- **Testo**

Quanto tempo è durato il lavoro di animazione?
“Mila” è partito come film indipendente; all’epoca, più di dieci anni fa, non avevo idea di quanto ampio questo progetto potesse diventare. Da un gruppo di colleghi e amici, primo dei quali Valerio Oss con il suo studio Pixel Cartoon, attraverso il passa parola, in pochi anni siamo diventati un gruppo di 350 artisti, da 35 Paesi. Partendo dalla Producer, Andrea Emmes, tutti hanno contribuito, in forma volontaria e uniti da un’unica passione, a portare il messaggio di “Mila” sul grande schermo per condividerlo con più persone possibile. Nel corso degli anni, si sono uniti co-produttori e sponsors da diversi Paesi: “Mila” è prodotto da PepperMax Films (USA), Pixel Cartoon (ITALIA), IbiscusMedia (USA), Cinesite (Canada) Aniventure (Regno Unito), Unicef Italia e Rai Ragazzi. Dal territorio Trentino, oltre Film Commission e la Fondazione Cassa Rurale, che sono tra gli sponsors che hanno contribuito finanziariamente al progetto, troviamo la Haydn Orchestra di Bozano e Trento, la Fondazione Museo Storico del Trentino, l’Associazione Trentini nel Mondo, il Museo Storico Italiano della Guerra, il Forum Trentino per la Pace e i Diritti Umani e la Provincia Autonoma di Trento. Ora il mio sogno, diventato il sogno di tutti, è finalmente realtà!

Come è avvenuta la preparazione del progetto?

- **Dati forniti**

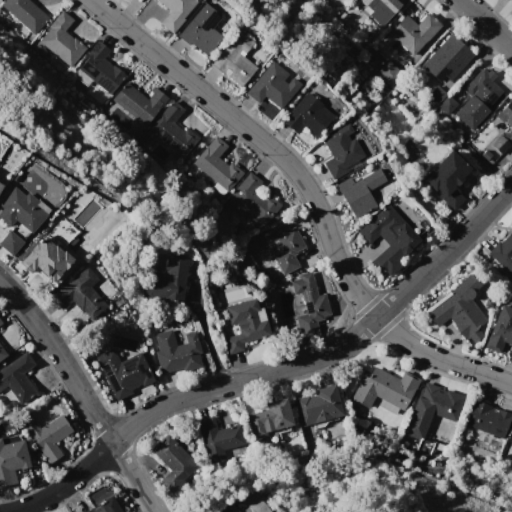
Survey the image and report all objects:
building: (378, 9)
building: (379, 9)
building: (172, 11)
building: (173, 12)
building: (25, 13)
building: (24, 14)
road: (485, 24)
building: (199, 29)
building: (199, 31)
building: (410, 32)
building: (413, 33)
building: (60, 40)
building: (61, 42)
building: (233, 59)
building: (233, 59)
building: (446, 59)
building: (446, 60)
building: (99, 68)
building: (99, 69)
building: (387, 73)
building: (388, 74)
building: (271, 85)
building: (271, 86)
building: (483, 89)
building: (436, 96)
building: (477, 96)
building: (138, 102)
building: (445, 102)
building: (137, 103)
building: (306, 115)
building: (305, 116)
building: (506, 116)
building: (504, 127)
building: (172, 129)
building: (172, 131)
building: (499, 144)
building: (339, 150)
building: (341, 153)
building: (216, 164)
building: (216, 166)
building: (446, 178)
building: (450, 179)
building: (0, 184)
building: (359, 190)
building: (359, 191)
road: (309, 194)
building: (251, 201)
building: (251, 201)
building: (20, 208)
building: (20, 211)
building: (387, 238)
building: (387, 238)
building: (9, 241)
building: (9, 242)
building: (280, 245)
building: (280, 245)
building: (503, 251)
building: (503, 253)
building: (45, 258)
building: (44, 261)
building: (167, 279)
building: (165, 282)
building: (79, 293)
building: (78, 294)
building: (308, 304)
building: (307, 305)
building: (458, 311)
building: (456, 312)
building: (244, 323)
building: (244, 323)
building: (500, 329)
building: (500, 329)
road: (206, 337)
building: (174, 351)
building: (175, 351)
building: (1, 352)
building: (1, 354)
road: (278, 371)
building: (122, 372)
building: (123, 373)
building: (17, 377)
building: (16, 378)
building: (381, 388)
building: (383, 390)
road: (80, 392)
building: (435, 403)
building: (316, 405)
building: (318, 405)
building: (431, 407)
building: (269, 417)
building: (270, 417)
building: (486, 418)
building: (486, 418)
building: (47, 436)
building: (47, 436)
building: (217, 438)
building: (219, 438)
building: (510, 438)
building: (510, 438)
building: (11, 460)
building: (10, 461)
building: (172, 461)
building: (172, 462)
building: (104, 506)
building: (106, 506)
building: (228, 508)
building: (230, 509)
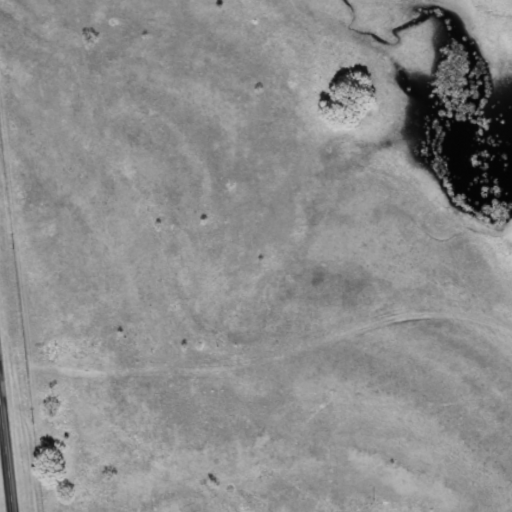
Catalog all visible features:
road: (5, 464)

- **Istruzioni**
**a)** Quanti artisti e da quanti Paesi hanno formato il gruppo descritto nel testo sul film «Mila»?
**b)** Riprendi il testo sul film «Mila» proseguendo dopo la sua ultima frase.

- **Risposte**
**a)** Un gruppo di 350 artisti provenienti da 35 Paesi.

**b)**
Produrre “Mila” ha comportato un grande lavoro di ricerca per poter riprodurre dettagliatamente la città di Trento nel 1943. Iniziando dal design, dopo aver terminato la modellazione 3D del centro storico e Piedicastello con tutti i vari monumenti, dei personaggi e di tutti gli oggetti presenti nelle varie scene, il team ha lavorato al layout, all’animazione e successivamente al lighting, rendering e compositing. Ogni dettaglio è stato ricercato, studiato, disegnato e prodotto con l’intento di creare un film storicamente corretto, ma con un suo look particolare ed unico.

 
 

 
 

Tecnicamente, quali scelte stilistiche sono state fatte?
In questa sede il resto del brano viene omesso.